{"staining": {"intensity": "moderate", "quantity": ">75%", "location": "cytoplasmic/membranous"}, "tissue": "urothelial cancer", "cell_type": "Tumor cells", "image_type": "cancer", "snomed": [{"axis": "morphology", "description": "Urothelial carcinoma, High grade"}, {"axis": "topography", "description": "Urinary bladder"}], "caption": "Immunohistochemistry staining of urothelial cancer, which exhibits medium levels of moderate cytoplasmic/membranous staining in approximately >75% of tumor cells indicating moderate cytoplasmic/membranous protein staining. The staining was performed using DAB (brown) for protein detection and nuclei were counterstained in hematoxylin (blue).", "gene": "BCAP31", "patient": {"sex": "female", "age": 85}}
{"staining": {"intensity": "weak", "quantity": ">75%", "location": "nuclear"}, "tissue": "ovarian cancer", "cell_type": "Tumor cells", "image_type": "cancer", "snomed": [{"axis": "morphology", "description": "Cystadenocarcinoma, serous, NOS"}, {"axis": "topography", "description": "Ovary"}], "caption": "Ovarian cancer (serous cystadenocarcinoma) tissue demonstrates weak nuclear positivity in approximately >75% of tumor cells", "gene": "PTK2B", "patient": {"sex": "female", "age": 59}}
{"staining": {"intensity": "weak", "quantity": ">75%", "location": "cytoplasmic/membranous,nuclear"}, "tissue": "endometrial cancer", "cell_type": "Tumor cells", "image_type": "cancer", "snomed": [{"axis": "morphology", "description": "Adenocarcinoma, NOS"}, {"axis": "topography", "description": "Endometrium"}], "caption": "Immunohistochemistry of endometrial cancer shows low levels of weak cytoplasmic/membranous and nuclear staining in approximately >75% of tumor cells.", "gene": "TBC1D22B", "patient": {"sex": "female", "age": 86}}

Exercise directions> Which lines in the data hold the string "cytoplasmic"? Copy each of them.

Response to the exercise>
{"staining": {"intensity": "moderate", "quantity": ">75%", "location": "cytoplasmic/membranous"}, "tissue": "urothelial cancer", "cell_type": "Tumor cells", "image_type": "cancer", "snomed": [{"axis": "morphology", "description": "Urothelial carcinoma, High grade"}, {"axis": "topography", "description": "Urinary bladder"}], "caption": "Immunohistochemistry staining of urothelial cancer, which exhibits medium levels of moderate cytoplasmic/membranous staining in approximately >75% of tumor cells indicating moderate cytoplasmic/membranous protein staining. The staining was performed using DAB (brown) for protein detection and nuclei were counterstained in hematoxylin (blue).", "gene": "BCAP31", "patient": {"sex": "female", "age": 85}}
{"staining": {"intensity": "weak", "quantity": ">75%", "location": "cytoplasmic/membranous,nuclear"}, "tissue": "endometrial cancer", "cell_type": "Tumor cells", "image_type": "cancer", "snomed": [{"axis": "morphology", "description": "Adenocarcinoma, NOS"}, {"axis": "topography", "description": "Endometrium"}], "caption": "Immunohistochemistry of endometrial cancer shows low levels of weak cytoplasmic/membranous and nuclear staining in approximately >75% of tumor cells.", "gene": "TBC1D22B", "patient": {"sex": "female", "age": 86}}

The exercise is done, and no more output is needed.